In a strongly-worded response, council leader Peter Fleming lashed out at the decision.
He said: "It is clear to me the way this has been handled calls into question the integrity of the whole plan-making system in this country."
He said that the council had followed an evidence-led approach without prejudging any sites.
"To call into question an evidence-led approach comes to the root of our concerns with the actions of the inspector," he said.
"If we are not to follow the evidence to make our plan then the government may just as well dictate how many homes an area should have and then pick sites; we need to put an end to the thinly-veiled charade that local plans are in any way locally led."
Fleming also criticised the inspector for publishing her note before allowing the council to see her reasoning or having a chance to respond.
"This suggests her mind is far from open and she and her masters have made their minds up," he said.
Fleming said the council would stand up for its residents and the environment against what "we believe is a huge abuse of the process by the Planning Inspectorate and the government department responsible".
He added: "We will not allow them to run roughshod over the huge weight of evidence we have amassed, community views we have collated and the few powers we have left as a planning authority."
In a more detailed note sent after Fleming’s comments, Baker said: "I consider that the council has not adequately undertaken constructive engagement with neighbouring authorities to resolve the issue of unmet housing need in the district and has failed to plan strategically by not sufficiently examining how these needs could be accommodated.
"The absence of such engagement means that neither the submitted plan nor neighbouring authorities’ plan-making processes have been shaped by adequate consideration of how Sevenoaks’ full housing need was to be met."
She said that any failure in the duty to cooperate "cannot be rectified once the plan has been submitted for examination", meaning the plan should be withdrawn to avoid a report concluding the plan is not legally compliant.
In a statement, the inspectorate said: "Inspectors are independent and impartial and undertake ongoing, comprehensive training.
"The inspector examining the Sevenoaks local plan has more than 17 years’ experience as an inspector, most of which has been at a senior level and she has previously examined several local plans.
"Our inspectors are conscientious and professional public servants carrying out a difficult job.
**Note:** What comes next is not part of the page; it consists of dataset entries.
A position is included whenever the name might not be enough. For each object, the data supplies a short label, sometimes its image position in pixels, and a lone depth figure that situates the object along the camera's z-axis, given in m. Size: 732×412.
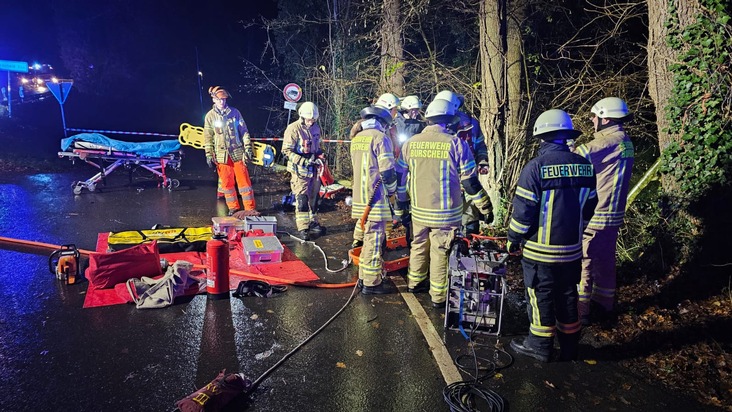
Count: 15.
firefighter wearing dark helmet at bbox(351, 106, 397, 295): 5.54
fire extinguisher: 5.11
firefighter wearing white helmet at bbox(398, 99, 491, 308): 5.05
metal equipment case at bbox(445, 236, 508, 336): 4.55
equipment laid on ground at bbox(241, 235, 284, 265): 6.50
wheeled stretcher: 10.98
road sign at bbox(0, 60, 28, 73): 23.56
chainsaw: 5.58
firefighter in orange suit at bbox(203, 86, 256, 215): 8.79
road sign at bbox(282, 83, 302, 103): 11.24
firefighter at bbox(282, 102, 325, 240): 8.00
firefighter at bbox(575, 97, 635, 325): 4.86
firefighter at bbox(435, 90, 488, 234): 6.36
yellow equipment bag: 6.84
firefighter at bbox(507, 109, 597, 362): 4.03
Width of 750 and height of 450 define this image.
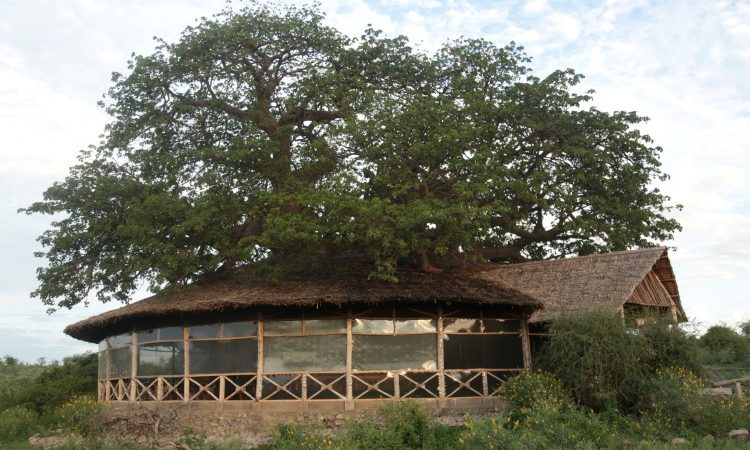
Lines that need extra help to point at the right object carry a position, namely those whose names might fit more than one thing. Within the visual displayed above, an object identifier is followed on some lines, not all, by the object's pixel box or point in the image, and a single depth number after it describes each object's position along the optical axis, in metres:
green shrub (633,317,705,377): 17.67
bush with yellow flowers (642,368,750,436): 15.48
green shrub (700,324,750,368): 26.34
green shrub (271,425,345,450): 14.37
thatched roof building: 18.98
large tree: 20.58
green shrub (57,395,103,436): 18.83
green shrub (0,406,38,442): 20.77
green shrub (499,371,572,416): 16.67
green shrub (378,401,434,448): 15.73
They are operating in an area where people and organisations have strongly held and opposing views.
"Inevitably the decisions and recommendations our inspectors make will be unpopular with some.
"The inspector has carried out the examination in an open, fair and impartial manner having regard to the submitted written evidence and that presented at the hearings."
In November last year, the council voted to drop eight out of 12 green belt sites that had been earmarked for development in the emerging local plan.